Filppula, Justin Abdelkader, Gustav Nyquist each turned back three times. Every Detroit player except Dan Cleary and centre Joakim Andersson — goaltenders notwithstanding — had at least one crack.
“He played well,” praised Kronwall. “A great goaltender. One of the best in the league. He’s proved it year after year. But that’s no excuse. We have to find a way to get through that. He’s a quick guy. But I thought we had a lot of shots on him.
“We had some great second opportunities, we just couldn’t find a way to get it in.”
No, Kiprusoff had double-locked/dead-bolted the door and jammed a chair under the knob.

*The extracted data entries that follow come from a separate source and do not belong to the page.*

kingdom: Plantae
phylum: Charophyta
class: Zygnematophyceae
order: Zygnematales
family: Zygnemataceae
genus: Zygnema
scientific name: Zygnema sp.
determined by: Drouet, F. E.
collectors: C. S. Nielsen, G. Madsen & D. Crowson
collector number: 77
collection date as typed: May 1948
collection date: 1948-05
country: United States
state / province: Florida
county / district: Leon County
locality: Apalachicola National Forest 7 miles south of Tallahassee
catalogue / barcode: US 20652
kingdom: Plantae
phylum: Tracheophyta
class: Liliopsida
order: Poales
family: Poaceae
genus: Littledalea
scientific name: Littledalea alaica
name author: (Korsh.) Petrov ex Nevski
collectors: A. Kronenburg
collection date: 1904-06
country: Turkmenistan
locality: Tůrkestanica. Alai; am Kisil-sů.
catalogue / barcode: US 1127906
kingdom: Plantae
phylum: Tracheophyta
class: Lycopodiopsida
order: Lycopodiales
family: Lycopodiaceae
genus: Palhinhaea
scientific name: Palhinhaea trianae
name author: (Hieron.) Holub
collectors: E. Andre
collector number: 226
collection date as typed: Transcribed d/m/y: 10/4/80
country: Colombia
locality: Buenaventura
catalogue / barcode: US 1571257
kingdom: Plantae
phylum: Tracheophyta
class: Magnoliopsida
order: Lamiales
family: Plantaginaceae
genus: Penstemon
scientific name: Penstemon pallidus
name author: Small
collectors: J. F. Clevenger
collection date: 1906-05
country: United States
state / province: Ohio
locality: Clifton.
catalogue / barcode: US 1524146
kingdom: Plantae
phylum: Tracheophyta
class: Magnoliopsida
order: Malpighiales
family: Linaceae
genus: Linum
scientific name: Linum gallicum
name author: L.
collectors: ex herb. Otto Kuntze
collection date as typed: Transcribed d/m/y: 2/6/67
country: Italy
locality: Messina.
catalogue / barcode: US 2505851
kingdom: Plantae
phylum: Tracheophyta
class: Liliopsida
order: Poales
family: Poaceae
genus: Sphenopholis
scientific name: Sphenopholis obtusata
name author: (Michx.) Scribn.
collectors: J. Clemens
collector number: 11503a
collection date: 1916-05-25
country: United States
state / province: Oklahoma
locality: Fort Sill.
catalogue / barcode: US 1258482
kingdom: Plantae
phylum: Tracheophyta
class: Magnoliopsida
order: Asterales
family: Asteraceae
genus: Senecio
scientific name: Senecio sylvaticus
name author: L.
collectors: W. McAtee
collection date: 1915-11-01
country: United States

“If everyone is leaving the Scotiabank Saddledome with a smile, it’s because of Kipper,” lauded Hartley. “In the first period, our legs were still on the plane from our California trip, but in the second we got more life and more jump.
“We were hoping for a quick start. I don’t know if it’s a fact or an excuse, but after those long trips it’s tough to get going at home. In the first period, it was only the Wings. I don’t think we needed two Zambonis to clean the ice. Just one end would’ve been plenty.
“But, hey, we still had a 2-1 lead. And it was all about Kipper. Obviously when your goalie gives you saves like this it keeps you in the game, it gives you confidence.”
The kind of confidence Kiprusoff instils is something that’s earned game by game, highlight-reel save by highlight-reel save, miracle by miracle, over years.
“Without him,” summed up Bouwmeester, “if might’ve been a different game. It’s ...”
A helpless shrug, as if the phenomenon had gone far beyond any sort of logical explanation.
“It’s kinda . . . what he does.”
Yes. It is.
This is not someone to be doubted or dissed.
No. 34 between the pipes virtually every night from here on in remains the best — no, the ONLY — hope of salvation.